Top U.S. oil producer Exxon Mobil Corp. has kicked off a yearly performance review for U.S. staff, a process some workers dread because they view it this year as a prelude to stealth layoffs.
The evaluations are expected to assign about 5% to 10% of the workforce to performance improvement plans that can lead to forced departures for those unable to achieve managers’ goals, according to a person familiar with the process.
Exxon Mobil last year targeted 8% of U.S. employees as low performers—up from 3% historically.
The assessments are expected to continue into July and have been a mainstay “for several years” and are “entirely unrelated to any workforce reduction plans,” spokesperson Casey Norton said.
This year’s reviews are expected to rank at least 5% of its U.S. research and engineering employees at the lowest performance tier, according to internal Exxon Mobil documents seen by Reuters.
U.S. employees who land in the bottom tier can survive the cut by improving their performance. The company estimated 60% of those that are low-ranked will leave, according to the documents.

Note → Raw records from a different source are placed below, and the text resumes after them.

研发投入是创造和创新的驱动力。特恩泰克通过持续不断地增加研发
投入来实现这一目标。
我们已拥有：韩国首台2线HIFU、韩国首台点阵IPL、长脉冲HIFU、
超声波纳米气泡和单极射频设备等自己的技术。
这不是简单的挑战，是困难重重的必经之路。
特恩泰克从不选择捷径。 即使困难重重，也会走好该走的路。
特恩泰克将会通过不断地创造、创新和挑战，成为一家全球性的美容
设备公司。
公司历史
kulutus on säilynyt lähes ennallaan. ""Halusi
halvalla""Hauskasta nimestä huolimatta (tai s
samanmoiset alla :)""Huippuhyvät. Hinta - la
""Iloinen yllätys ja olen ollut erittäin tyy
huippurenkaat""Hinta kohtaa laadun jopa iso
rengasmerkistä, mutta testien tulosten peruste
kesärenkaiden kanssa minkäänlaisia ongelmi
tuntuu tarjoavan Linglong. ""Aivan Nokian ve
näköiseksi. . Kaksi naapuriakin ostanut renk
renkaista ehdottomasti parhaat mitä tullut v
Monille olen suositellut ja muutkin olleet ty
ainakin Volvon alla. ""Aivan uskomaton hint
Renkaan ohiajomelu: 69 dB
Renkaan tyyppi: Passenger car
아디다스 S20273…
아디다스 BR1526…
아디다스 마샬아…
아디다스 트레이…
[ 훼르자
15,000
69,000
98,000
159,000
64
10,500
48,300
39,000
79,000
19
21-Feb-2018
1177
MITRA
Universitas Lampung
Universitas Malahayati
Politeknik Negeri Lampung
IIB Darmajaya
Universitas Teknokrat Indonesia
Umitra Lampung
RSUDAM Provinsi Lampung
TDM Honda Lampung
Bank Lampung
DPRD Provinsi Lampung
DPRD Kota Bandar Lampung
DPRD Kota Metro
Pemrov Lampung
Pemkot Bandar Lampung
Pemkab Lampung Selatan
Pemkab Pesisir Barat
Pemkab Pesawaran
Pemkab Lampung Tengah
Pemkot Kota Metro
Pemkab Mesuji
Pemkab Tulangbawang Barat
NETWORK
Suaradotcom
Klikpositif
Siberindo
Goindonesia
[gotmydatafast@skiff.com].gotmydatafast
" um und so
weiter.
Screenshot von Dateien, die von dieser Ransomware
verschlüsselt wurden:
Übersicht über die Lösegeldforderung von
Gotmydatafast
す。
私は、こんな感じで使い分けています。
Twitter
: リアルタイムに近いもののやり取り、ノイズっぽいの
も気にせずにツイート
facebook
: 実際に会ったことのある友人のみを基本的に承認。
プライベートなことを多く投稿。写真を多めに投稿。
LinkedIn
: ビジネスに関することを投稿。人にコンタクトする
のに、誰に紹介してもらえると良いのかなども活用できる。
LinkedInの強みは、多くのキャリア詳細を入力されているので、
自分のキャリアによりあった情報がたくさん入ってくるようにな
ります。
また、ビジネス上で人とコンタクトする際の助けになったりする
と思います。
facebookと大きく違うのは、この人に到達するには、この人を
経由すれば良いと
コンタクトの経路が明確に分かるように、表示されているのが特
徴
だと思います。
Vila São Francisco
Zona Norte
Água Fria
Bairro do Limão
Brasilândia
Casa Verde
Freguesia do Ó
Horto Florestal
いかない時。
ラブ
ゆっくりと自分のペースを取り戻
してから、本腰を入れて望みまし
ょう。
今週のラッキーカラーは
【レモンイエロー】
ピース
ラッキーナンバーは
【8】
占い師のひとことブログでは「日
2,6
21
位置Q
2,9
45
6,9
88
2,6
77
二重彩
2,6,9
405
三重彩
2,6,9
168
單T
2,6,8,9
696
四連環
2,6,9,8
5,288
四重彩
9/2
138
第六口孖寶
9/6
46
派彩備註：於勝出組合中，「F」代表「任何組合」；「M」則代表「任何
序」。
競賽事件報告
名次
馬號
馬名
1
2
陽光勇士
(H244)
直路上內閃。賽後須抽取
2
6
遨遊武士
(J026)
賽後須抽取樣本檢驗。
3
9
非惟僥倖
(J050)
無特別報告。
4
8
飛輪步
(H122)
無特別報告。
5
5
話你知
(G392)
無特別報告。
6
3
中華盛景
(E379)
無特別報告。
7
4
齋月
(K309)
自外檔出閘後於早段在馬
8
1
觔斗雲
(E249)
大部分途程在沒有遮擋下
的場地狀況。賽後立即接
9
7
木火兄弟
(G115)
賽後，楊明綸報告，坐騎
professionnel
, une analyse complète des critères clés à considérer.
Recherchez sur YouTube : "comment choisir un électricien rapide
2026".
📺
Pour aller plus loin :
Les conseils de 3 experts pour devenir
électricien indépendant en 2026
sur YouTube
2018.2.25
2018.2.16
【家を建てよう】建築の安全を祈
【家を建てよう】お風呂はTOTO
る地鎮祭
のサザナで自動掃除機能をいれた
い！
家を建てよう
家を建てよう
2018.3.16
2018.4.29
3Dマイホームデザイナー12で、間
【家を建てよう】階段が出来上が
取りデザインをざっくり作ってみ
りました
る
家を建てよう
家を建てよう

The evaluations come at a time Exxon Mobil is revamping operations to fit into a sharply reduced capital spending budget. An activist hedge fund that proposed to cut expenditures and improve returns won a quarter of board seats last month.
Exxon Mobil had around 72,000 regular employees as of end-2020. It last year disclosed plans to reduce its global workforce by 14,000 by the end of 2021.
Exxon Mobil’s historic $22.4 billion loss last year led the company to slash project spending by a third and delay major expansion programs. At the same time, it added $21 billion to debt to help preserve its shareholder dividend.
Employee benefits like contributions to retirement plans also were axed last fall, though CEO Darren Woods has told employees the company expects to restore them in the future.